Prime Day 2026: Record Sellers Cross Rs 10 Lakh Mark
Amazon's tenth Indian Prime Day was its fastest ever. The headline is not the deals. It is who sold, where they sold from, and how fast the boxes moved.
- Amazon says a record number of sellers crossed Rs 10 lakh in sales during Prime Day 2026, and more than two thirds of participating SMBs came from tier 2 and 3 cities
- In cities with Amazon Now, one in two deal items was delivered within minutes, and same day deliveries grew over 3X year on year
- Over 70 percent of new Prime sign ups came from tier 2 and 3 cities, with premium beauty up 3X and Amazon Business sign ups up 3.6X
Amazon India says its tenth Prime Day, held July 4 to 6, was its fastest ever, per the company’s post event wrap on its About Amazon newsroom. The event set seller records. A record number of sellers crossed Rs 10 lakh in sales, the number of SMBs recording a sale hit an all time high, and more than two thirds of participating small and medium businesses came from tier 2 and 3 cities.

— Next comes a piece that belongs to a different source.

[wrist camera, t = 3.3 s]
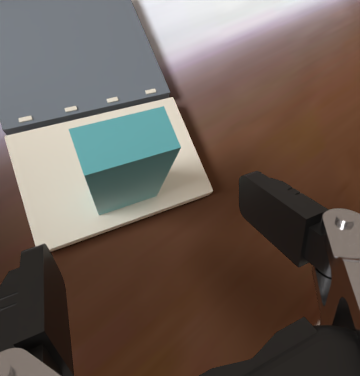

Quick commerce ate the sale event
The most important number in the wrap is a delivery number. In cities where Amazon Now operates, one in two deal items was delivered within minutes. Same day deliveries grew more than 3X year on year, over half of all orders were delivered before the event ended, and one in four orders reached customers the same day. Sale events used to be a warehouse and highway story. This one ran partly on dark stores. For brands, that changes what Prime Day inventory planning means. Stock now needs to sit forward, in city, before the event starts, not in a mother hub waiting for a five day promise.
Bharat is the growth engine, again
Amazon says over 70 percent of new Prime sign ups came from tier 2 and 3 cities. Premium categories followed the same map. Premium beauty grew 3X, seven in ten premium motorcycle buyers came from smaller cities, and AI PCs took one in five Windows laptops sold. On the B2B side, Amazon Business saw a 3.6X jump in new customer sign ups and bulk deals grew nearly 7X. The premiumisation of small town demand is no longer a thesis. It is a repeated, measured pattern across sale events.
What an operator does with this
Treat the next event differently on two axes. First, geography. If your deal inventory, sizes and ad targeting still assume metro first demand, you are underweighting the customer segment that is actually growing. Second, speed. If half of deal items in quick commerce serviced cities moved in minutes, your event stock needs a forward deployed slice, and your packaging and case sizes need to work for a dark store shelf. Ask your account manager for the split of your event orders by delivery speed. Plan the next one from that number.